**Work task:**
Scan the records beneath this line for the line holding "Il nome di sua" and the line holding "per lei e ha registrato la sua reazione.", then transcribe exactly those two and all lines between.
(Records provided)
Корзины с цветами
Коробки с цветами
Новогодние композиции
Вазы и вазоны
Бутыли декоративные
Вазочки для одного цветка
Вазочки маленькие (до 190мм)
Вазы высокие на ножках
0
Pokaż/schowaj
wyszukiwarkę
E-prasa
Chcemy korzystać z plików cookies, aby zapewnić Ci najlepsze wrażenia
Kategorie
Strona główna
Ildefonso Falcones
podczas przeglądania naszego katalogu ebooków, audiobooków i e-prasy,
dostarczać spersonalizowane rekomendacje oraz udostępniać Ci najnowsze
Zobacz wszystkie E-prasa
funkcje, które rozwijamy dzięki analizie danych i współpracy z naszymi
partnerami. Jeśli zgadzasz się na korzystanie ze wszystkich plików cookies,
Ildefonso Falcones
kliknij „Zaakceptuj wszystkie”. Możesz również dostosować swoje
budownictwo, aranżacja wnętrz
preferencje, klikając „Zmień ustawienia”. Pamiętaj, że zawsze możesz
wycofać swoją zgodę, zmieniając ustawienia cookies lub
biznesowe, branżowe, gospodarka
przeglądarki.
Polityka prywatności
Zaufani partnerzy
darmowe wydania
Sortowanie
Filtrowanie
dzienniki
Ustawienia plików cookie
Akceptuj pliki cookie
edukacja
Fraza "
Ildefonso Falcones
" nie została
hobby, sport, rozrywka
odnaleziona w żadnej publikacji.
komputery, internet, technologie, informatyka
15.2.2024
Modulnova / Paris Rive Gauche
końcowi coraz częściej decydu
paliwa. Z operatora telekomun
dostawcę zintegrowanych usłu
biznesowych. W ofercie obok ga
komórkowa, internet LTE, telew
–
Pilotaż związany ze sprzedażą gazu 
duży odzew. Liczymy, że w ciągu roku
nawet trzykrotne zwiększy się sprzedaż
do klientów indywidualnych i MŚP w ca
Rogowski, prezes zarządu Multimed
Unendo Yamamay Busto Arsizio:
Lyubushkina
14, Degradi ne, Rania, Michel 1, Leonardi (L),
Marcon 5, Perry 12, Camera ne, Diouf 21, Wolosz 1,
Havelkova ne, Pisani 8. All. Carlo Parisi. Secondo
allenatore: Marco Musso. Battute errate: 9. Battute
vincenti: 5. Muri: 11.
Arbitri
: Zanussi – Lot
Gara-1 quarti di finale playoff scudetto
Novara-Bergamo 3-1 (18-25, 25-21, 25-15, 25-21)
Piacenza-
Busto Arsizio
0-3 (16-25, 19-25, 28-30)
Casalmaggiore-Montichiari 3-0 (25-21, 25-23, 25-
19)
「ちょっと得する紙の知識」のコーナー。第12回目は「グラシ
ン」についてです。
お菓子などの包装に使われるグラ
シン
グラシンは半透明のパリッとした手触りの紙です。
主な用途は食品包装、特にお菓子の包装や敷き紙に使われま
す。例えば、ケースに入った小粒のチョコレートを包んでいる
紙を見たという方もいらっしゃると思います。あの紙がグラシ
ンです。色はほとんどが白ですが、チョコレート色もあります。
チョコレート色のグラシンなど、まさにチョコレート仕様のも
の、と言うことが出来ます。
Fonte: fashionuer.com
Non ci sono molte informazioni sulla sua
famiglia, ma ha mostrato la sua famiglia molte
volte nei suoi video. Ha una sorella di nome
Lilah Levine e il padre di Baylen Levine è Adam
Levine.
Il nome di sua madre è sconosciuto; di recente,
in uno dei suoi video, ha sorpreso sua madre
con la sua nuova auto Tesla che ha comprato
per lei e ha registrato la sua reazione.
(End Records provided)
(Records provided)
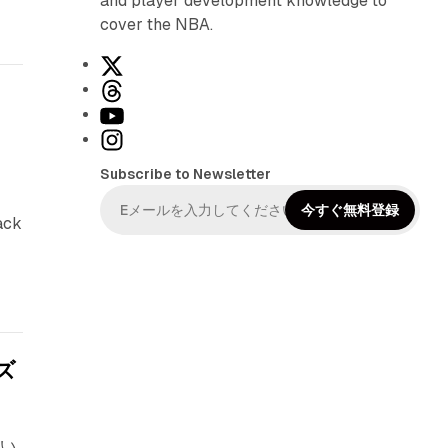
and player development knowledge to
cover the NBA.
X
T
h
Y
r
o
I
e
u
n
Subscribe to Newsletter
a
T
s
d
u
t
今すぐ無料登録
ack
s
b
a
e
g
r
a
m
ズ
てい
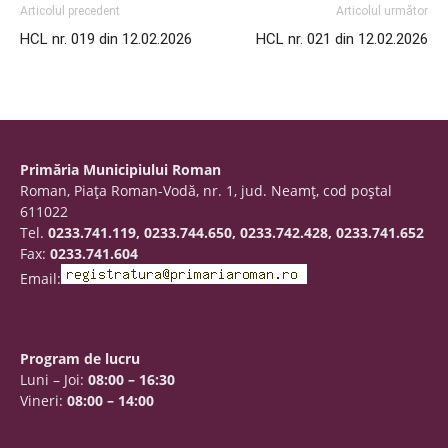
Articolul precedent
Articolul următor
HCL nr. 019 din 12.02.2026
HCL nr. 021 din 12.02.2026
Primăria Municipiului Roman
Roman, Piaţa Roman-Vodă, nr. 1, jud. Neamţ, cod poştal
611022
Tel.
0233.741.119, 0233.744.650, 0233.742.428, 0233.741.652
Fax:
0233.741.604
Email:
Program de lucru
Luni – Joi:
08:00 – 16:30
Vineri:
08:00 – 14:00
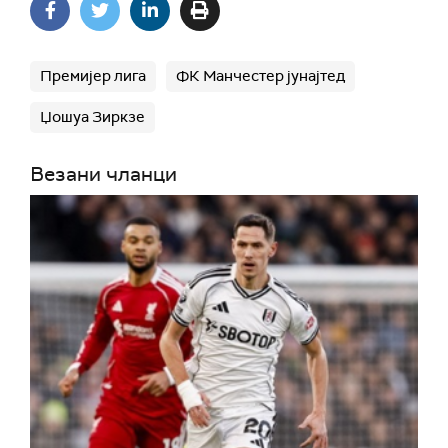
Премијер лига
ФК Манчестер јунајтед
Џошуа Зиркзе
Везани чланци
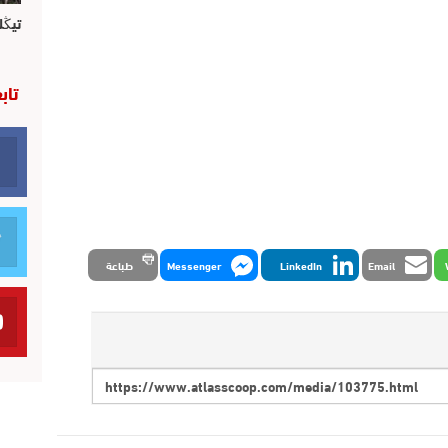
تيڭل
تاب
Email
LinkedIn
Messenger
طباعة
(End Records provided)
**Solved problem:**
Il nome di sua madre è sconosciuto; di recente,
in uno dei suoi video, ha sorpreso sua madre
con la sua nuova auto Tesla che ha comprato
per lei e ha registrato la sua reazione.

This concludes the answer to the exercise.